The metal semi-monocoque fuselage had a forward section which contained the cockpit ahead of the wing leading edge but became markedly slimmer aft, in pod and boom style. The KAI-14 had a 90° butterfly tail with straight tapered surfaces, squared tips and externally mass-balanced elevators. It landed on a fixed monowheel, faired into the fuselage underside, which had a brake operated via the airbrake lever. The rear fuselage was protected by a tail bumper.

The KAI-14's cockpit could be configured in two ways, either with the pilot reclining under a long, fuselage contour following, one piece canopy or sitting upright under a shorter, raised canopy.
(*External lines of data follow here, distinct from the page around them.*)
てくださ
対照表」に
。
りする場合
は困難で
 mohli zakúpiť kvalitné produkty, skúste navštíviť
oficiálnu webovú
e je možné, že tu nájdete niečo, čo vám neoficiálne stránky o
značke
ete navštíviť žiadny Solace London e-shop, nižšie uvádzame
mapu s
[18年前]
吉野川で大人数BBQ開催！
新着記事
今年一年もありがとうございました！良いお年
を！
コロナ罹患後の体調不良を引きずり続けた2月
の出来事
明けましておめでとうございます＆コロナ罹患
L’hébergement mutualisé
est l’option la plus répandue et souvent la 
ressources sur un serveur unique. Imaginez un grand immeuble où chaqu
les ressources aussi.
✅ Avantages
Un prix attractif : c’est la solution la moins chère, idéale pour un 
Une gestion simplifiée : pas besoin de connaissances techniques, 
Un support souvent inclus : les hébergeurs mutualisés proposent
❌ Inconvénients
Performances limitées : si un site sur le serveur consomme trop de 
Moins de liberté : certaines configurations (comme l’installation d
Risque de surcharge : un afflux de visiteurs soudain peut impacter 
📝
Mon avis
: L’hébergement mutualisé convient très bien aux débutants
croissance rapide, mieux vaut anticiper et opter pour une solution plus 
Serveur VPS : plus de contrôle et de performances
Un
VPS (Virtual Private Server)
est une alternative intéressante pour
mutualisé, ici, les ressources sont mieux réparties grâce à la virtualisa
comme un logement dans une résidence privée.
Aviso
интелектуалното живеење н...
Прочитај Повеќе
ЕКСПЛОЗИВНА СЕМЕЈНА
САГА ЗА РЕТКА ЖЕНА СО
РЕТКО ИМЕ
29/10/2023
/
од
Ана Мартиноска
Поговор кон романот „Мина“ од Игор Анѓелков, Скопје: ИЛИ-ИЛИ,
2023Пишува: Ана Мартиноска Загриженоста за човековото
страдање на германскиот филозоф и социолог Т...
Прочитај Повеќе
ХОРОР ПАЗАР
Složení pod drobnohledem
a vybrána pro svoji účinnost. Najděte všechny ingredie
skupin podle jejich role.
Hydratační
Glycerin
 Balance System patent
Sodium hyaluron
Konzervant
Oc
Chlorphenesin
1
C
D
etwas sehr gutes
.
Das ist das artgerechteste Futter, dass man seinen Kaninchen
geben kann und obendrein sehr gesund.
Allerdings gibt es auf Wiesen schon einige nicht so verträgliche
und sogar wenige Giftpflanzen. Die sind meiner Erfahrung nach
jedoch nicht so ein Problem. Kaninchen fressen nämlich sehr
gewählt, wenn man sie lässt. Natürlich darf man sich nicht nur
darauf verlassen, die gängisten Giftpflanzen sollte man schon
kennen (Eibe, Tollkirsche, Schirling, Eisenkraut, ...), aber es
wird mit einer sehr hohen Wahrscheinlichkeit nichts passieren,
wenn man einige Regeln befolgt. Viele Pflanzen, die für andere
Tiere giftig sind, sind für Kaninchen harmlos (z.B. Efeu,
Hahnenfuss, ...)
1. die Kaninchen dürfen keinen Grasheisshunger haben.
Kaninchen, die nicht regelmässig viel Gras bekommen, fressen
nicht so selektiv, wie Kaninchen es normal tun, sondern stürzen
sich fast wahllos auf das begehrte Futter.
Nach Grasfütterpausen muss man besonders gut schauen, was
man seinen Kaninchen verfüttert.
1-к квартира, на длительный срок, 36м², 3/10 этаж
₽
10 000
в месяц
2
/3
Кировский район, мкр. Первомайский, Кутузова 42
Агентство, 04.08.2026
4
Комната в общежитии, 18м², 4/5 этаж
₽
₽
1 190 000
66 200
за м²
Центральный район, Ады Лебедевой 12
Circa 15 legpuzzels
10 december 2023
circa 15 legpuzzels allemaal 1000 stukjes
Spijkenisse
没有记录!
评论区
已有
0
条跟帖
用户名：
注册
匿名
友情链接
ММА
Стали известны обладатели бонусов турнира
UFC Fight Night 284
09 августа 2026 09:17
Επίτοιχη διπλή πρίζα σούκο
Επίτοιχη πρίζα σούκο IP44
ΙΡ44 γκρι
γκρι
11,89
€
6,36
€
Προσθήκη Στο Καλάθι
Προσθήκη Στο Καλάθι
The first arrangement gave lower drag, the second better vision; the latter is sometimes referred to as the "trainer canopy".
==Operational history==
The first flight was made about 1962. It was first seen in the West when two examples were entered as Standard Class competitors at the World Gliding Championships of 1965, held at South Cerney in England. Both were damaged in landing accidents and failed to fly the complete programme. Though one, no.79 piloted by Suslov, was repaired by the RAF and did return to the contest fitted with the trainer canopy in place of its earlier long canopy, they finished together at the bottom of the points table.

A third KAI-14 was used in the USSR for spinning tests and to gather performance data. Though sources suggest that serial production was intended, they do not record that happening.